Текст интервью.
◇ ◇ ◇ ◇ ◇
Я просыпаюсь с утра, и иногда меня охватывает такая мысль — признаюсь: Боже, хоть бы этот момент длился подольше. Но я не знаю, сколько он будет длиться. Может, это всегда будет? Может, это я просто повзрослела? Может, это и есть самоощущение счастливого взрослого человека?
«Сын рассказывает мне при первой возможности, что он любит и шоколад, и мед»
— Вы рассказывали, что первую большую порцию песен написали после ссоры с мужем.
— Там личные у меня были темы, да.
— Сейчас это тоже зависит от каких-то личных событий, семейных конфликтов?
— Не сказала бы. Просто это все реальная история, а музыка — это моя жизнь и судьба. Все это объединяется. Если мое психическое состояние нормализовалось, новые темы и повороты в моей жизни не перестают появляться. Просто я к ним по-другому отношусь. Бывает, конечно, что все спокойно, и мне хочется каких-то резких ситуаций. Но это необязательно драма. Возможно, наоборот, — любовь!
— Любовь — тоже драма, просто с хорошим концом.
— «С хорошим концом»! Если бы! А как вам такое: классная влюбленность с хорошим началом и непонятно каким концом? Может быть все что угодно. И оно постоянно меняется, и я не знаю, что будет дальше. Но все это моя жизнь и люди, которые меня окружают. Я никогда не смогу написать песню про что-то, увиденное где-то там. Та же «Бутылочка» — это тоже про меня, просто я в третьем лице ее написала.
— Про те самые таблетки, которые вы пили?
— Нет. Это знаете, что такое? Никто так и не понял. Когда человек влюбляется в другого, и они начинают одновременно думать об одном и том же, писать друг другу в одну и ту же минуту. О таком говорят: у них химия. И я подумала — а что если эту химию взять, перелить в бутылочку и иногда давать кому-то выпить? Так-то, конечно, пусть все думают, что это про MDMA или что-то такое. Но я же не дура писать про наркотики.
— Многие пишут.
— Вообще-то да. Как мой любимый Асап Роки, кстати. Обожаю его.
— Получается, каждая ваша песня — своего рода шифр?
— Да, там за ними целые истории. Знаете, я даже себе набила неделю назад. (Задирает платье до бедра, там татуировка с надписью «Заколдованные сны».) Это название второй части альбома, которая на весну планировалась. Там такие заколдованные сны несутся!
— Однажды я брал интервью у певицы Zola Jesus, и она сказала такую фразу: «Большинство песен о любви пишутся от лени». Как вы на это смотрите?
◇ ◇ ◇ ◇ ◇
Приложенные позиции.
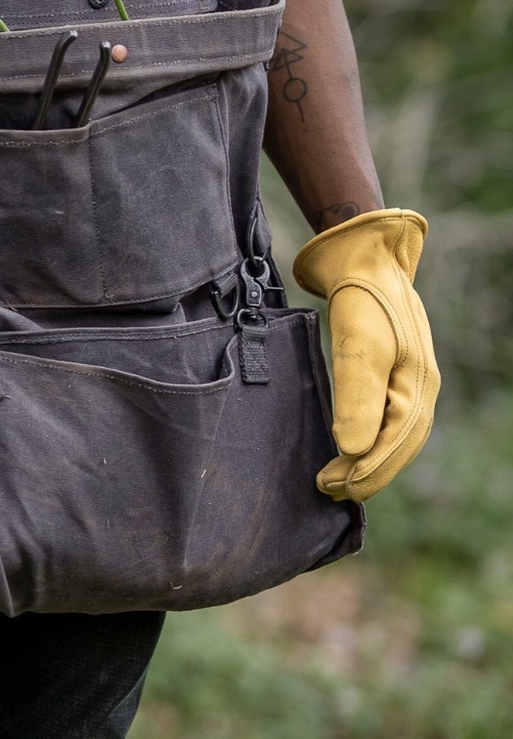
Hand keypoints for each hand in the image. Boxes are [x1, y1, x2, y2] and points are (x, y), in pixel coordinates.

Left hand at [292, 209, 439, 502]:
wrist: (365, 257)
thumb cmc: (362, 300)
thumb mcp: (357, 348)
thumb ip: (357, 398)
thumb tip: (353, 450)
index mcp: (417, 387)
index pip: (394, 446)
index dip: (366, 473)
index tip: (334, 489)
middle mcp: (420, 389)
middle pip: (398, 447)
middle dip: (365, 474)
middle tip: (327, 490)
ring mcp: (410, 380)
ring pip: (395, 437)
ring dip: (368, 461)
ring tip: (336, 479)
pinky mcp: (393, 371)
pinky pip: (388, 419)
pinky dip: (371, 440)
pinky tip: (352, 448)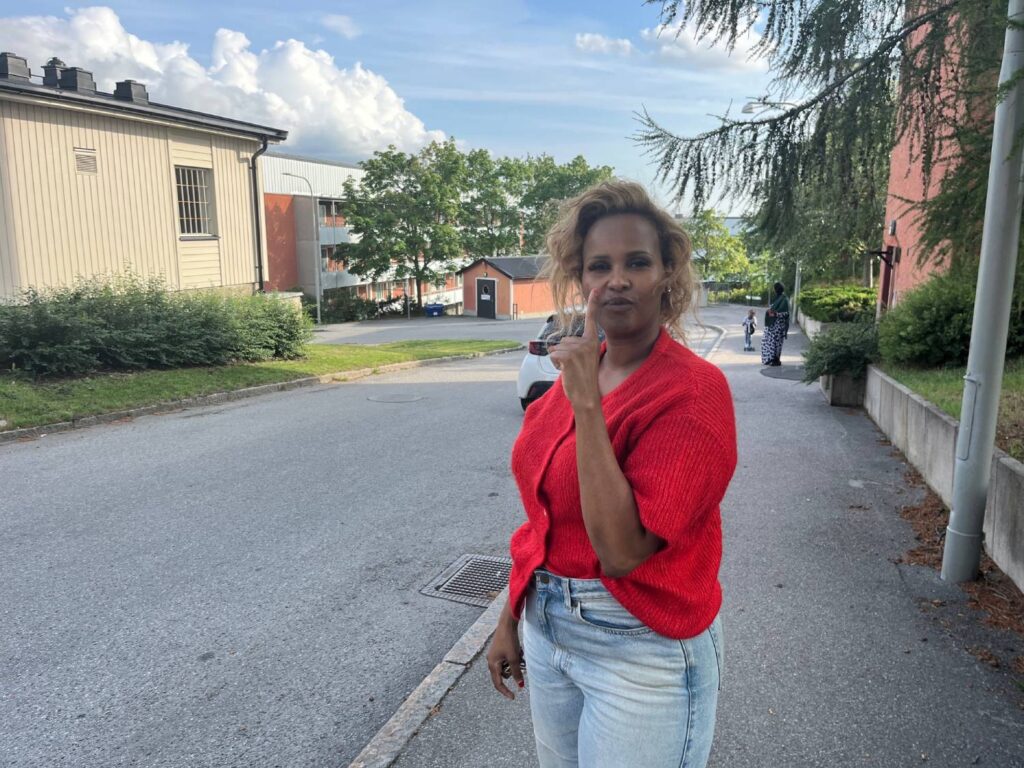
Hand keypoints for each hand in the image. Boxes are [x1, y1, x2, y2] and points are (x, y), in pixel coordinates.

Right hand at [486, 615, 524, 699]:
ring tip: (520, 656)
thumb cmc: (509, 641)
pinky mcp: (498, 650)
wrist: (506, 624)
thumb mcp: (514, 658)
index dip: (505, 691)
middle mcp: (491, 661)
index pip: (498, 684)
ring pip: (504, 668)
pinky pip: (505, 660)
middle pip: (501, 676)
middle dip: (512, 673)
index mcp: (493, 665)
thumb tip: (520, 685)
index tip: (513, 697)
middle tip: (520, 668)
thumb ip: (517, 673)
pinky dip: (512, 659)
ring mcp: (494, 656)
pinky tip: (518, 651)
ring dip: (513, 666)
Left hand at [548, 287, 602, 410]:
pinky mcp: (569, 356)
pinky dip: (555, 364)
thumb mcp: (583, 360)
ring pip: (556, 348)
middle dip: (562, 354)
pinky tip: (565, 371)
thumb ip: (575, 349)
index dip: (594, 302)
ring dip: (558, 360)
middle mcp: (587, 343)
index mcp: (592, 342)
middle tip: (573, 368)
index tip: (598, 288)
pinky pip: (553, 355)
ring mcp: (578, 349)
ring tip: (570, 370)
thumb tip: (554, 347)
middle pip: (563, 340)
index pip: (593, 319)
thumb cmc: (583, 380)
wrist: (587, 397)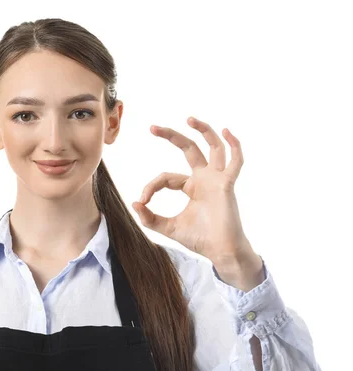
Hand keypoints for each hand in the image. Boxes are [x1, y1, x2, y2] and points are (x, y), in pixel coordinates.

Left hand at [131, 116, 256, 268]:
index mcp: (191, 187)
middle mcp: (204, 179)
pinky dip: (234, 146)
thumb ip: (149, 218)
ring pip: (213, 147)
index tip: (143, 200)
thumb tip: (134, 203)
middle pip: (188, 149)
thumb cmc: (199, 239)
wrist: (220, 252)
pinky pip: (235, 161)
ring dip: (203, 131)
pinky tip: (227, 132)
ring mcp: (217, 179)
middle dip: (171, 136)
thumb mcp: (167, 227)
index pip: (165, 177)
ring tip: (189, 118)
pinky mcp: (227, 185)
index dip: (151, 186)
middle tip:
◇ ◇ ◇ ◇ ◇
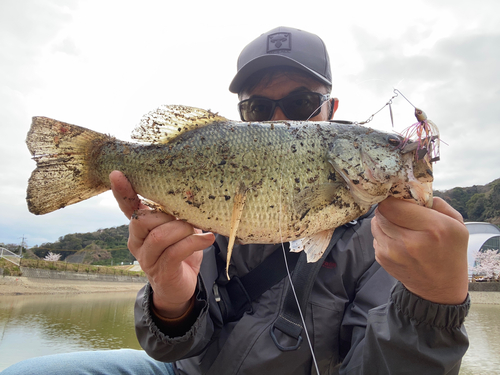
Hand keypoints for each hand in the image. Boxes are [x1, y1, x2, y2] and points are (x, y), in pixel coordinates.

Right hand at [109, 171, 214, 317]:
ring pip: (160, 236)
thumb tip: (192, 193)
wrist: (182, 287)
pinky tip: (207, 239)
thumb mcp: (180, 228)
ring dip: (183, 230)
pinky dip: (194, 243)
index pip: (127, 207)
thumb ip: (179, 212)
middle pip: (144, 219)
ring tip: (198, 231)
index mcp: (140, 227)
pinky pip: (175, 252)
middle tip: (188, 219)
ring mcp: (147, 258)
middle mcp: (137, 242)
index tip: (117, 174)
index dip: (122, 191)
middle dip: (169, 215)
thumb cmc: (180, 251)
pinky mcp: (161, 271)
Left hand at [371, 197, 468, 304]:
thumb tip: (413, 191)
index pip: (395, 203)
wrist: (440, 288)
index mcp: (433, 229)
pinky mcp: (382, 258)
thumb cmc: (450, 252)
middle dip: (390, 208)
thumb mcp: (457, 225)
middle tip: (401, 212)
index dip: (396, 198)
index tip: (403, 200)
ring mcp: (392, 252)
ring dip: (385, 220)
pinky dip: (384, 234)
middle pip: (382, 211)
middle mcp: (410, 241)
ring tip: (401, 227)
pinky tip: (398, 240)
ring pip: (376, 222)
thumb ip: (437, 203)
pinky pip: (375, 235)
◇ ◇ ◇ ◇ ◇
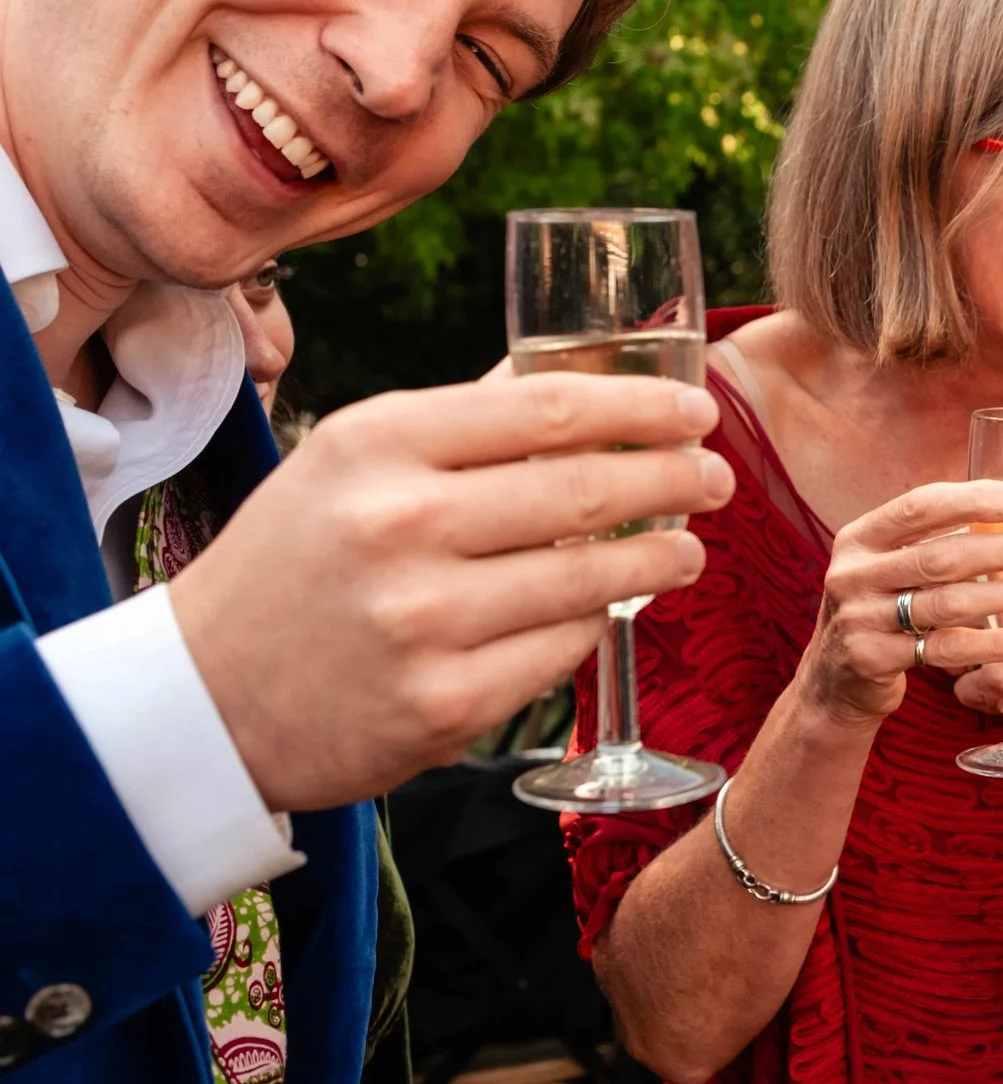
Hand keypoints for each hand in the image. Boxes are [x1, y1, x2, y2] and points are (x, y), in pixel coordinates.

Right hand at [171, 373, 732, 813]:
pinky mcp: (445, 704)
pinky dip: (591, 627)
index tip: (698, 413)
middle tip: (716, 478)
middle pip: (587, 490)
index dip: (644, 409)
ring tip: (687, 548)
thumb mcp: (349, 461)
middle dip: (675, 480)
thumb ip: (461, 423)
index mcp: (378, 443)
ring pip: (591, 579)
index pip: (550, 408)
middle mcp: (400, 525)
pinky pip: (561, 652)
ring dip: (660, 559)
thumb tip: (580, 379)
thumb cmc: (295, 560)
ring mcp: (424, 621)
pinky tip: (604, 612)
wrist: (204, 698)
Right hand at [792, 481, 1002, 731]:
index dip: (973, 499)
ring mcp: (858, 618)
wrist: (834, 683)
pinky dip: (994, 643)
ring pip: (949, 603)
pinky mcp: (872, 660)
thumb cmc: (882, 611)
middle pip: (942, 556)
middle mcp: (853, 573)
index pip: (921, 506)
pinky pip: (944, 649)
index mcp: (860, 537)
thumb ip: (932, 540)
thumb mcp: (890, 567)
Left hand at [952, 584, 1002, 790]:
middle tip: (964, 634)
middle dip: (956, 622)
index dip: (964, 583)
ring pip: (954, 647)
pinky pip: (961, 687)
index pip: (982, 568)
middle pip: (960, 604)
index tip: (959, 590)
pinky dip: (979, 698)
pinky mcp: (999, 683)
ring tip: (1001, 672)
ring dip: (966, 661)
◇ ◇ ◇ ◇ ◇
Задание. Пожалуйста, выпишите из первого абзаца интервью все вопросительные предложения, которые начинаются со слова «Может». Приложенные позиции здесь никак не используются.

Поле ответа.
Может, это всегда будет?
Может, это я просто повзрослела?
Может, это и есть самоощущение счастливого взрослого человека?